■ Directions for this task:
Please state how many lines in the records contain the string "linecap", with no words besides the number.

■ Data extracts:

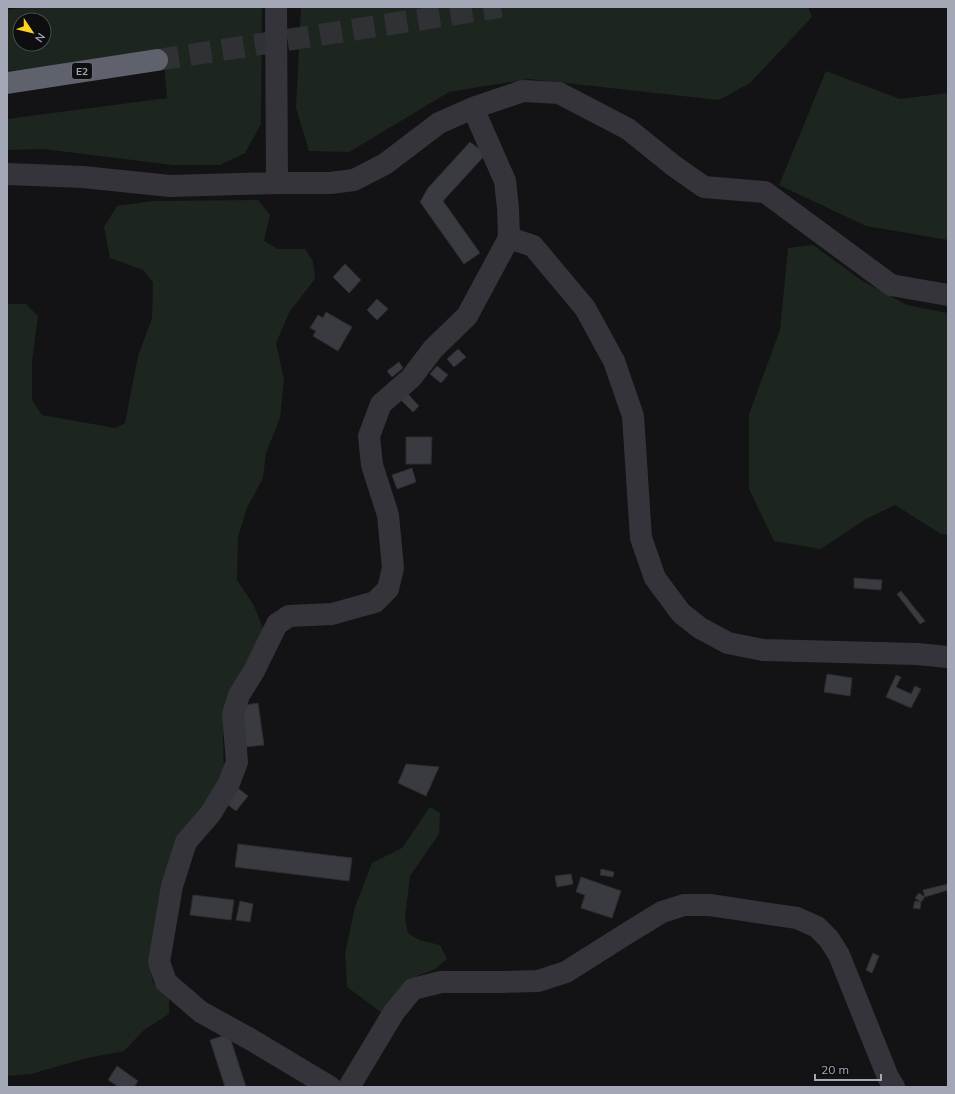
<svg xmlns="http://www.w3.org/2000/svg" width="955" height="1094" font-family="Mulish,sans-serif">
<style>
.green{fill:#1d251f;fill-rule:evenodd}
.building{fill:#3a3b40;stroke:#2d2d31}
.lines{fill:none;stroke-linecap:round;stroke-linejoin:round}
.highway-tunnel{stroke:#303135;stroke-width:22;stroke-dasharray:22 11;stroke-linecap:butt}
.minor{stroke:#34343a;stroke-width:22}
.highway{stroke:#5f616c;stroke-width:22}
.labels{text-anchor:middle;stroke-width:3;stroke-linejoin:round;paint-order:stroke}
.shield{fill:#0e0e10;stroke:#777984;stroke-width:1}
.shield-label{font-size:10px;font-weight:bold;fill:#a4a7b6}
</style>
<rect width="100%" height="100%" fill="#131315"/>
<!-- green -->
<path class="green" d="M 28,7 L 262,7 L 261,124 L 245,153 L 220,165 L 173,165 L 43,149 L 7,150 L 7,119 L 167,98 L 163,53 L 7,71 L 7,10 ZM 20,20 L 44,20 L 44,44 L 20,44 Z
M 301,7 L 808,7 L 812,17 L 750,83 L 719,100 L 529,79 L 449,92 L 349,152 L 309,151 L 296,108 Z
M 826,71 L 900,99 L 948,93 L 948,240 L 866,226 L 779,185 Z
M 258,200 L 270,215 L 264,241 L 278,249 L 305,249 L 313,261 L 315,279 L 290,311 L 276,343 L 284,380 L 280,418 L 266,453 L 263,478 L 247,508 L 238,537 L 237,580 L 253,604 L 263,628 L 251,665 L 228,694 L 223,736 L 224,775 L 149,961 L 153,983 L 169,995 L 169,1014 L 144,1030 L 124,1051 L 87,1058 L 31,1074 L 7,1076 L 7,304 L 26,304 L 38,316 L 32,361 L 32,400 L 42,415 L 115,428 L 125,423 L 138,356 L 152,318 L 153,282 L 143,270 L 110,258 L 104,227 L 117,206 L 153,201 Z
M 813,245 L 861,280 L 907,305 L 948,313 L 948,535 L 941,534 L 895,505 L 866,519 L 821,549 L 774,541 L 749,489 L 749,414 L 780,330 L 788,248 Z
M 430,807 L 440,813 L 439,834 L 410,876 L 405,919 L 408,933 L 419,940 L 440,945 L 447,959 L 435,969 L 413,978 L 382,1013 L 347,987 L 345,954 L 355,907 L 372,863 L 402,848 Z"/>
<!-- building -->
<path class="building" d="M 470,142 L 486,154 L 443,201 L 480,253 L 464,264 L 420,202 L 428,188 Z
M 345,264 L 361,280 L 349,293 L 333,277 Z
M 377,299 L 388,309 L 377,320 L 367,310 Z
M 326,312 L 352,327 L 338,351 L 313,336 L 316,331 L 310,328 L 318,315 L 323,318 Z
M 458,349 L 466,357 L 454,367 L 447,359 Z
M 399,362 L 403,368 L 392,377 L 387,371 Z
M 437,366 L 448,375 L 441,383 L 430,374 Z
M 407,393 L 419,406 L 413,412 L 400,399 Z
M 406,437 L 432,437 L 431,464 L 406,464 Z
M 412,468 L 416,482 L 397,489 L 392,475 Z
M 854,578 L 882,580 L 881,590 L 854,588 Z
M 901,591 L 925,621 L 920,624 L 897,594 Z
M 827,674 L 852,678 L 850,696 L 824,692 Z
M 896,675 L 901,677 L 896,687 L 911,694 L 915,686 L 921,689 L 911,708 L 886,697 Z
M 258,703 L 264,745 L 246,747 L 240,706 Z
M 406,764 L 439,767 L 426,796 L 398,783 Z
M 235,786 L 248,796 L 236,811 L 223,801 Z
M 238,844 L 352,858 L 349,881 L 235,867 Z
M 601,869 L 614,872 L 613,877 L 600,875 Z
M 571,874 L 573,884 L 557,887 L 555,876 Z
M 581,877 L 621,891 L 612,918 L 581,908 L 585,895 L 576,892 Z
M 948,884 L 948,890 L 925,897 L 923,890 Z
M 919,893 L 925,897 L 921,902 L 915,898 Z
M 193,895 L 234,900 L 231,920 L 190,915 Z
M 240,901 L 253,904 L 250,922 L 236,920 Z
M 915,901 L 921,902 L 920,909 L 913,908 Z
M 873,953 L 879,956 L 872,973 L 866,970 Z
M 229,1034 L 246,1087 L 225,1087 L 210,1040 Z
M 117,1066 L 138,1081 L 134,1087 L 119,1087 L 108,1080 Z"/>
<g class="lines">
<!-- highway-tunnel -->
<path class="highway-tunnel" d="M 157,60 L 501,7"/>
<!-- minor -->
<path class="minor" d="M 276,7 L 277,183
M 7,174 L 83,177 L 170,186 L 277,183 L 330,183 L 354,180 L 385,164 L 439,123 L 473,108 L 523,91 L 559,93 L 628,129 L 674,166 L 704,187 L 765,192 L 891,285 L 948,295
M 509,238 L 533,246 L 585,308 L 614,361 L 633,416 L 641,538 L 655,578 L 681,613 L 700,628 L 728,643 L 763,650 L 917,654 L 948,657
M 330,1087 L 250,1039 L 201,1012 L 166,982 L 159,962 L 172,886 L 186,842 L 211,813 L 229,783 L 237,762 L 233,714 L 239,695 L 254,671 L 277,624 L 289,616 L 332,614 L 375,602 L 388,589 L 393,568 L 388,515 L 372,465 L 369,436 L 381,404 L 411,378 L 433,349 L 467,316 L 509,238 L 508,208 L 505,181 L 473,108
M 349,1087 L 394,1012 L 413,989 L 441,982 L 502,982 L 538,981 L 566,972 L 626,934 L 662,912 L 684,905 L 710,905 L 797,918 L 817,927 L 829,939 L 839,955 L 888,1077 L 894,1087"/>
<!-- highway -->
<path class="highway" d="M 7,83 L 157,60"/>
</g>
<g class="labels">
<!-- shield labels -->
<rect class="shield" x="72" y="63" width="20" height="16" rx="3"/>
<g class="shield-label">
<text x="82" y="75">E2</text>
</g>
</g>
<!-- border -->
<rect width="955" height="1094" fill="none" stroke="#a4a7b6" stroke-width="16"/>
<!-- north arrow -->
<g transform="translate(32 32) rotate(125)"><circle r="19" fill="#0e0e10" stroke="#4a4b52"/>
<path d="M0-3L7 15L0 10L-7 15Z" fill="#ffd121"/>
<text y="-6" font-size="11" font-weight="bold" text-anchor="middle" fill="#a4a7b6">N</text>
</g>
<!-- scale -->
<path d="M815 1074v6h66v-6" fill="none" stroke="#a4a7b6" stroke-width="2"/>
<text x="821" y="1074" font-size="12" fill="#a4a7b6" stroke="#0e0e10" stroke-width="3" paint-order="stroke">20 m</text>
</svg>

■ Expected answer:
2